Find the Taylor-series for $f$ in $0$

Question

I'm dealing with the following problem.

Let $a\in\mathbb{R}\setminus\{0\}$ and define $f:{\mathbb{R}\setminus\{a\}}$ with

$$f(x)=\frac{1}{a-x}, \hspace{20pt} x\in\mathbb{R}\setminus\{a\}$$

Find the Taylor series for $f$ in $0$.

I can manually calculate for every $n$, but how do I simplify it to a series such as the following which I found using Wolfram?
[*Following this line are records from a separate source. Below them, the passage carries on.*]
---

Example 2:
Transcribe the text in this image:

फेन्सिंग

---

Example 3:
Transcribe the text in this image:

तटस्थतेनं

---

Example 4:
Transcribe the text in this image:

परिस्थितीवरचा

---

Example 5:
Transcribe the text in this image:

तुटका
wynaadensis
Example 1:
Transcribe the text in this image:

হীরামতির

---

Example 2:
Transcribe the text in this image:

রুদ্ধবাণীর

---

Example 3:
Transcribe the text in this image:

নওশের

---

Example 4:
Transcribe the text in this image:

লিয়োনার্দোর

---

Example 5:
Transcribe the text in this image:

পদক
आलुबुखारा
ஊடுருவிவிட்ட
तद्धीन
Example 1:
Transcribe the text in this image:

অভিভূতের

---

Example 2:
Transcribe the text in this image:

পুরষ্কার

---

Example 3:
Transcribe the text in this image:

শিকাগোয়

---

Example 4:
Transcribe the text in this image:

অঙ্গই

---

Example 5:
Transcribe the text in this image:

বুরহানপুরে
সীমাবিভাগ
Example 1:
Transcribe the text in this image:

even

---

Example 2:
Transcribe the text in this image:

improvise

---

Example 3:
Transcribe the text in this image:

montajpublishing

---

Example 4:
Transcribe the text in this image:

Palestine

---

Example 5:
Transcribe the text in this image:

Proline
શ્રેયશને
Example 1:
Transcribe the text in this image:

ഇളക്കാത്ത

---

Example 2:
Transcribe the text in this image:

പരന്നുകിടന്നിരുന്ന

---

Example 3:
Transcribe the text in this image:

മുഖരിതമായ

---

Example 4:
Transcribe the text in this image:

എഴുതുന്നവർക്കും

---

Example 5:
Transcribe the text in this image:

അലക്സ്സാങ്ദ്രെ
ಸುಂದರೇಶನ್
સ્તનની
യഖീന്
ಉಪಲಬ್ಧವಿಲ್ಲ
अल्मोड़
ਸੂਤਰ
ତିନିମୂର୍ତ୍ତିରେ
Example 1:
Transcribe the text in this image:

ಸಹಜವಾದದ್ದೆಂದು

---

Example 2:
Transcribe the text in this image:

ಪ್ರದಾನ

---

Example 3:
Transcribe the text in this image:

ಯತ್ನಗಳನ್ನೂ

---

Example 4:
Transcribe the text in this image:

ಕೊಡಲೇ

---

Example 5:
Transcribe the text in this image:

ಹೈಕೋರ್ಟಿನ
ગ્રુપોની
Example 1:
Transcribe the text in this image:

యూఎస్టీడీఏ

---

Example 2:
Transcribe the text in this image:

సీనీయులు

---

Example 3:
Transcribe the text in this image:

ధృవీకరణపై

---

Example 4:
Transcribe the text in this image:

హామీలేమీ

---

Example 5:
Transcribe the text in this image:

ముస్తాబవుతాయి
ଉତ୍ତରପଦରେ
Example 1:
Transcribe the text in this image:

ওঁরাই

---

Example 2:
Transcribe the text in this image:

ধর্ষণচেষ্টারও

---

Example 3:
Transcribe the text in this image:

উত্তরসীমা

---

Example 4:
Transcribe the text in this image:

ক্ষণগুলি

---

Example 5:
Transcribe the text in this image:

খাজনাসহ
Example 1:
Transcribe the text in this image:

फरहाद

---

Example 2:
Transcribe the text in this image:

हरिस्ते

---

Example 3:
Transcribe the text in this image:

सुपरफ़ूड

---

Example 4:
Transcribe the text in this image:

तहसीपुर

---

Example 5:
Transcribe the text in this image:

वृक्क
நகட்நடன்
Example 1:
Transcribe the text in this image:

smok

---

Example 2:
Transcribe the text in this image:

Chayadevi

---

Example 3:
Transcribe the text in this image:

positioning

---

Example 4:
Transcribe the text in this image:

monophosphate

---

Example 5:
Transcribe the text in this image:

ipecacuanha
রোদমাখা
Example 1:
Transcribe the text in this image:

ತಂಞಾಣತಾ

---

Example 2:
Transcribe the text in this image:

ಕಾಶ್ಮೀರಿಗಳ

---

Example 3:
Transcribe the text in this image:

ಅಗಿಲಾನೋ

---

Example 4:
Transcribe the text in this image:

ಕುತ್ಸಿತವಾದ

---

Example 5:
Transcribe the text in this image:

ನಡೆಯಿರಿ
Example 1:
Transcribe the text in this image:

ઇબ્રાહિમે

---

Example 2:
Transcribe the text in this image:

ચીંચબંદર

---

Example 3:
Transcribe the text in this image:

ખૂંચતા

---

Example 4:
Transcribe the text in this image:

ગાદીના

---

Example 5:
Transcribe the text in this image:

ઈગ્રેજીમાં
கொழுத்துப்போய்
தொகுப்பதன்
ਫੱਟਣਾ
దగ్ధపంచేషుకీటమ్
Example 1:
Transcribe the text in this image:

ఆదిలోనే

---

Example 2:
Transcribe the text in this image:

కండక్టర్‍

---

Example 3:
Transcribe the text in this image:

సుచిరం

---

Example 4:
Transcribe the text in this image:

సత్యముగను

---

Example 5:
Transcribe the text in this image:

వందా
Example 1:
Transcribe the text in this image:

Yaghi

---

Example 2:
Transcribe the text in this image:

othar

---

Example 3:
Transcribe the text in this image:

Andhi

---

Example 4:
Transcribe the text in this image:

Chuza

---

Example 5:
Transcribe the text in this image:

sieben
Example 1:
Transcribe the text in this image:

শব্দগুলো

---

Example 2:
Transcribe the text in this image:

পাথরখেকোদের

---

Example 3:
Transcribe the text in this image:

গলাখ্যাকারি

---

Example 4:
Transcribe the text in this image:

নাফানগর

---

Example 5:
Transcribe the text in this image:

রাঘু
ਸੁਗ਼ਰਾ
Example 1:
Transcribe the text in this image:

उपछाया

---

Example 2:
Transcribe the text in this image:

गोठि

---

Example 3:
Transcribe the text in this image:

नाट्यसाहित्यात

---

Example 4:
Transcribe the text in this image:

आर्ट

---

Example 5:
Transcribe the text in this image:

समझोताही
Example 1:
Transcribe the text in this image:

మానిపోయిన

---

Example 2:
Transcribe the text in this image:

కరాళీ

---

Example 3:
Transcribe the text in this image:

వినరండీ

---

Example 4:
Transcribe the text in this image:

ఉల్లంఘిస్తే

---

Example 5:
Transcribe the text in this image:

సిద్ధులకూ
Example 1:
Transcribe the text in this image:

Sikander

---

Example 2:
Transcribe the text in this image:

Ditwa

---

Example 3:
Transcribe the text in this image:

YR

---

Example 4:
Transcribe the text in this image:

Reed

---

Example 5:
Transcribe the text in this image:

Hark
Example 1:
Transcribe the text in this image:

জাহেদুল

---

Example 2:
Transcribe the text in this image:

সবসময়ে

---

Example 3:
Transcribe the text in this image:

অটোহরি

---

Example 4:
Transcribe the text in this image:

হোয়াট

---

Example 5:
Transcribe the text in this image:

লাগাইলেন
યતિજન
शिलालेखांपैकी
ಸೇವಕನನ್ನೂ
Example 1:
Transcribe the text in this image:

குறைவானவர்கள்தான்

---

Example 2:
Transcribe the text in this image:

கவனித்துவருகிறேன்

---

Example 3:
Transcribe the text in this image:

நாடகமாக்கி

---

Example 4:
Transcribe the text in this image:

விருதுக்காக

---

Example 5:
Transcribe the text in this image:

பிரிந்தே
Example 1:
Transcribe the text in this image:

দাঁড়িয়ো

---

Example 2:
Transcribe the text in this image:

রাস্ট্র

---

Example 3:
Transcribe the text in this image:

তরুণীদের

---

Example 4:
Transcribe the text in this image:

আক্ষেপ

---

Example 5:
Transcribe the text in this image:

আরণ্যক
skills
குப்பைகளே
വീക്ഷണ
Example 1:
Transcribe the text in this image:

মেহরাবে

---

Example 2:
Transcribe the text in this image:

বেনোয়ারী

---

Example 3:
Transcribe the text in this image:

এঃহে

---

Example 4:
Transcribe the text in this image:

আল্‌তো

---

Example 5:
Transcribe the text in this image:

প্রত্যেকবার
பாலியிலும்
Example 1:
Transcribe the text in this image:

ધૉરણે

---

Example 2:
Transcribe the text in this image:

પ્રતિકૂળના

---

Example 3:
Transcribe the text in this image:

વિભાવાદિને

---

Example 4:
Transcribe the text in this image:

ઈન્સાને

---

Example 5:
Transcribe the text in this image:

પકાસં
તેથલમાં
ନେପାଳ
$$\frac{1}{a-x}=\sum_{n=0}^\infty a^{-1-n}x^n$$

Answer 1

Just write $$ f(x) = \frac{1}{a}\cdot \frac{1}{1-(x/a)} $$ and use the sum of a geometric progression for $\lvert x/a \rvert < 1$.

Answer 2

Hint : Sum of$ (n+1)$ terms of the geometric progression:
$1+y+y^2+y^3+...+y^n = \frac{y^{n+1}-1}{y-1}$
If $|y|\lt 1$ and $n\to \infty $, then we have
$1+y+y^2+...= \frac{1}{1-y}$
In your function $f$, treat $x/a$ as $y$ and obtain Taylor series using the above information.